Tips for staying hydrated
You can hydrate your body (and, by proxy, your skin) by ensuring you’re drinking lots of water. But, as you probably already know, that’s easier said than done.
Casey suggested incorporating hydration through daily habits, such as taking a refillable water bottle with you wherever you go. “I start each day with at least 16 ounces of cool water,” she said. “This keeps my energy up and helps me start my day off on the right foot.” And don’t think a cup of joe can replace your water intake — “soda and coffee aren’t a replacement for water,” Casey emphasized.
For people who need more structure, water and food journals can be helpful ways to track how much water you’re consuming every day. It can be as simple as shading in a box each time you drink 8 ounces of water.
For those who don’t enjoy drinking water because of its taste, Trager recommended looking into unsweetened flavored waters. There are even options that contain probiotics, which can boost your gut health and your skin’s glow while they’re at it.
More tips to keep your skin looking its best
Water can be part of your tool kit to keep your skin looking fresh and clear. But there are plenty of other ways to up the glow factor. “Taking a holistic approach is essential,” Dr.
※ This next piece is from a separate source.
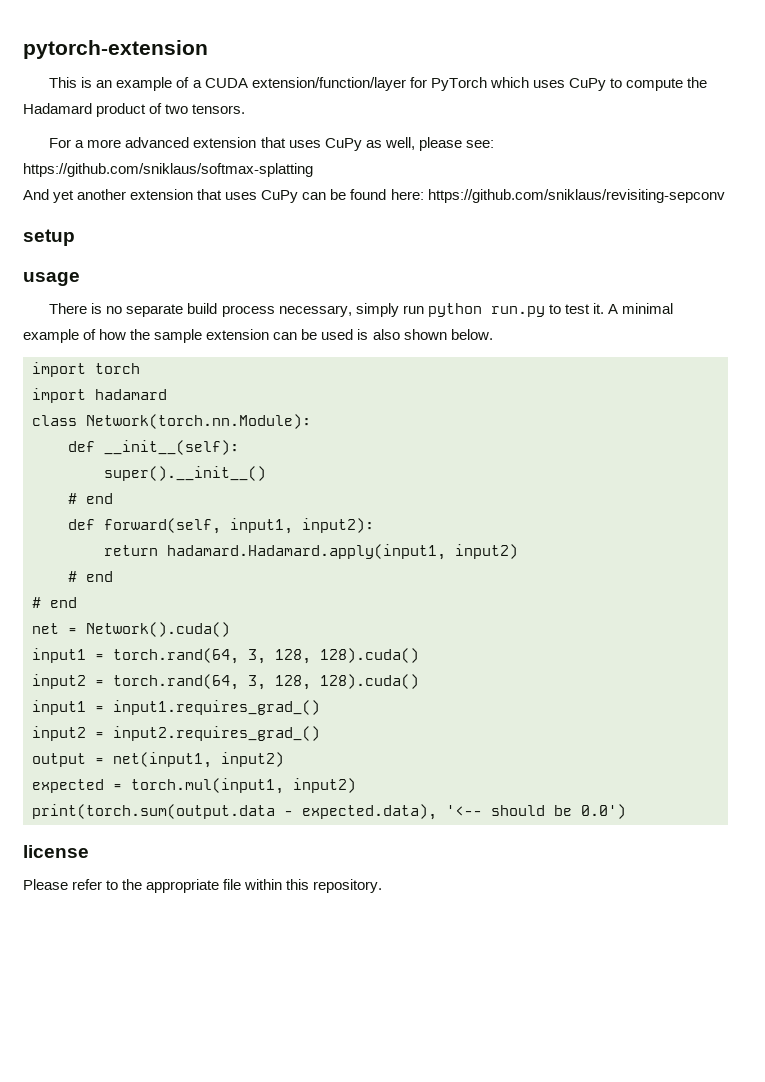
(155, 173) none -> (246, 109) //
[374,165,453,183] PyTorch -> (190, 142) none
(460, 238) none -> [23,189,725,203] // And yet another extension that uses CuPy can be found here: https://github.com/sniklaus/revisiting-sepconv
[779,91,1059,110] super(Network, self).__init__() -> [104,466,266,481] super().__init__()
Casey said. “Healthy, clear skin is much less about skincare products and more about lifestyle.”
Other habits our experts recommended for healthy skin include:
- Sleep. Get at least 8 hours of sleep per day.
- Limit sugar and alcohol. Minimize your intake of sugar and alcohol.
- A healthy diet. Prioritize nutrient-dense foods, such as leafy green, cruciferous veggies, berries, nuts and seeds, salmon, eggs, and whole-fat yogurt.
- Exercise. Get moving every day, even if it’s just a brisk walk.
Start sipping that H2O
Drinking enough water won’t magically clear up your skin, and it’s certainly not a replacement for other habits that benefit your body. Bottom line: Hydration won’t get rid of acne or make you radiant overnight, but it’ll contribute to healthier skin (and your overall health) in the long run. There are plenty of reasons to ensure your water intake is up-to-par, and improving your skin health is just the beginning.